(Collection entries)
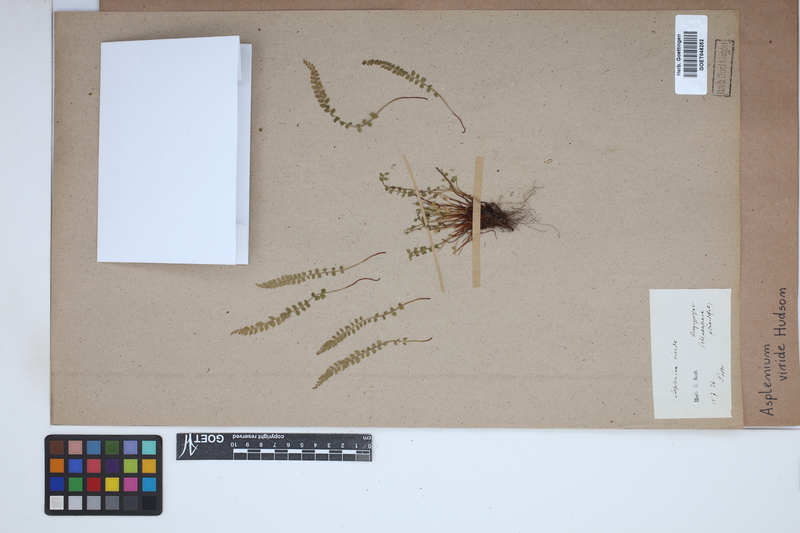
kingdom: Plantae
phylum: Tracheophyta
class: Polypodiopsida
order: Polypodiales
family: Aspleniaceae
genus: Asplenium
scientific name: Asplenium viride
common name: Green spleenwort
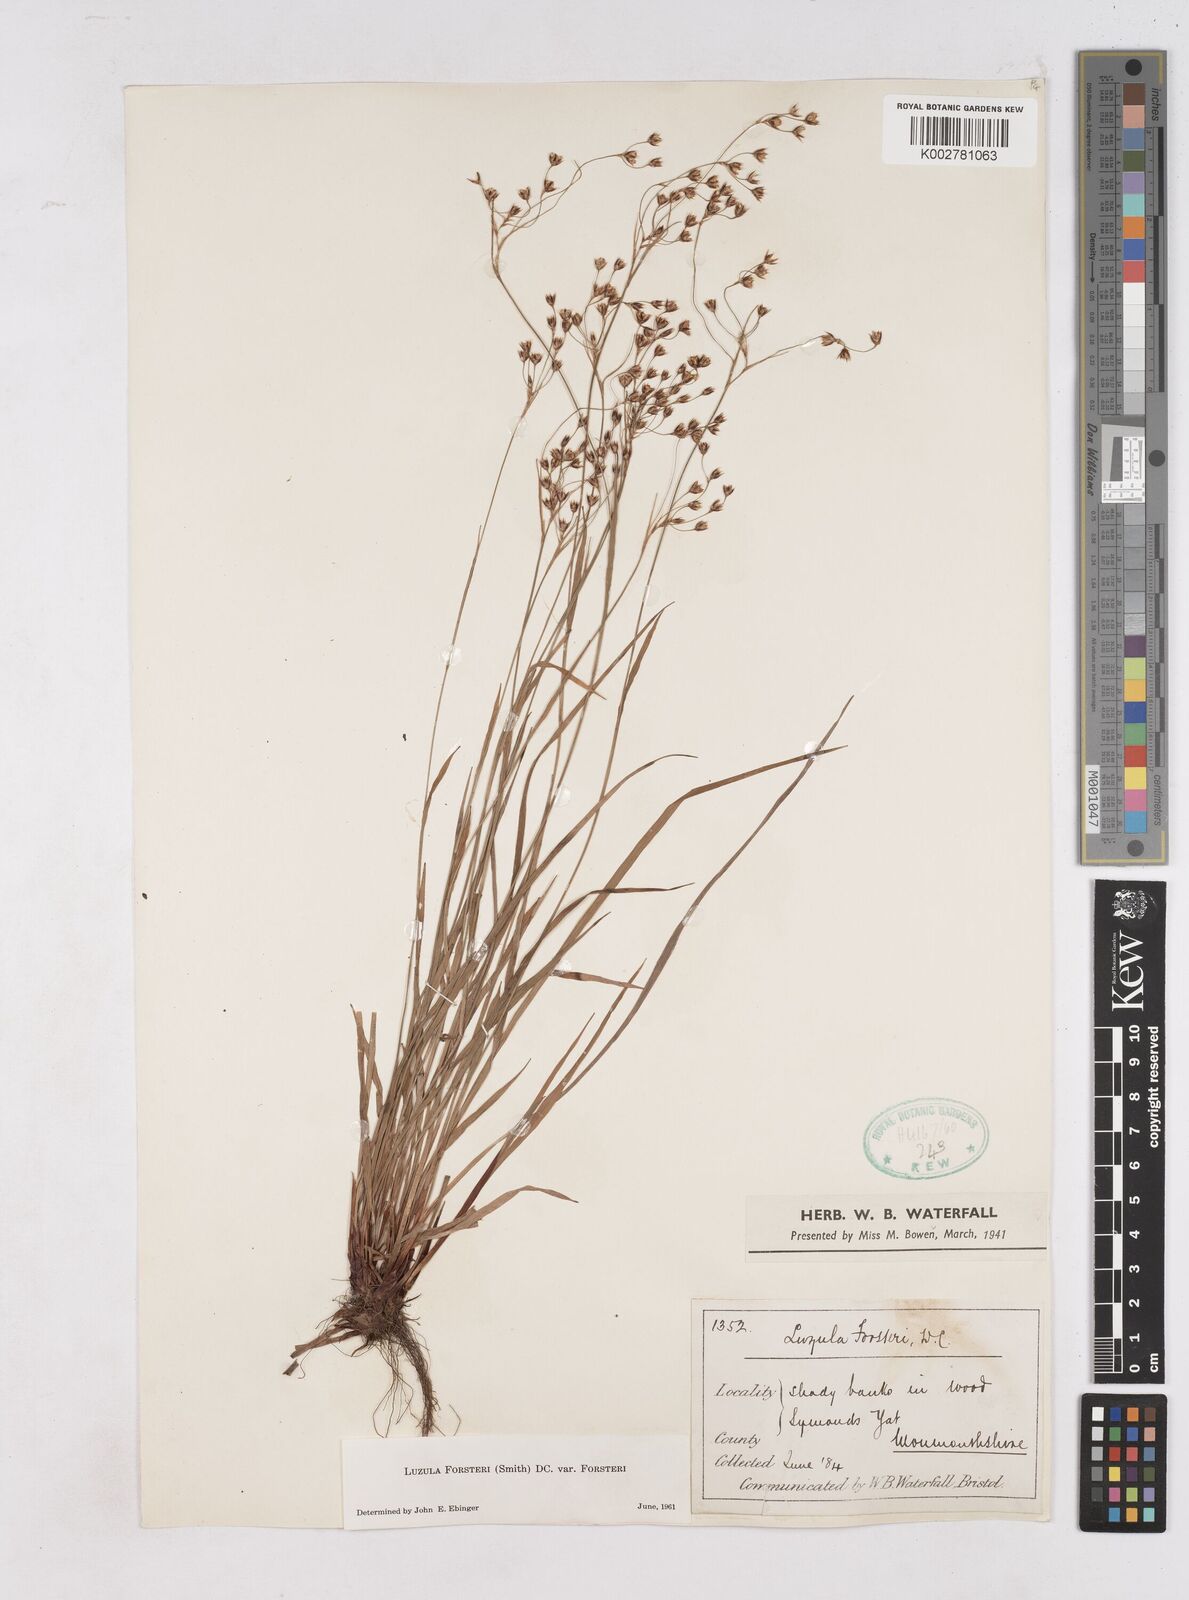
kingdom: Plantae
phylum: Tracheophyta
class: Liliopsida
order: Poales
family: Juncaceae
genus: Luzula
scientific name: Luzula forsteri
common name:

=== What the exercise asks ===
Copy out every line of the entries above, word for word, leaving out the pictures.

=== Response to the exercise ===
kingdom: Plantae
phylum: Tracheophyta
class: Polypodiopsida
order: Polypodiales
family: Aspleniaceae
genus: Asplenium
scientific name: Asplenium viride
common name: Green spleenwort
kingdom: Plantae
phylum: Tracheophyta
class: Liliopsida
order: Poales
family: Juncaceae
genus: Luzula
scientific name: Luzula forsteri
common name:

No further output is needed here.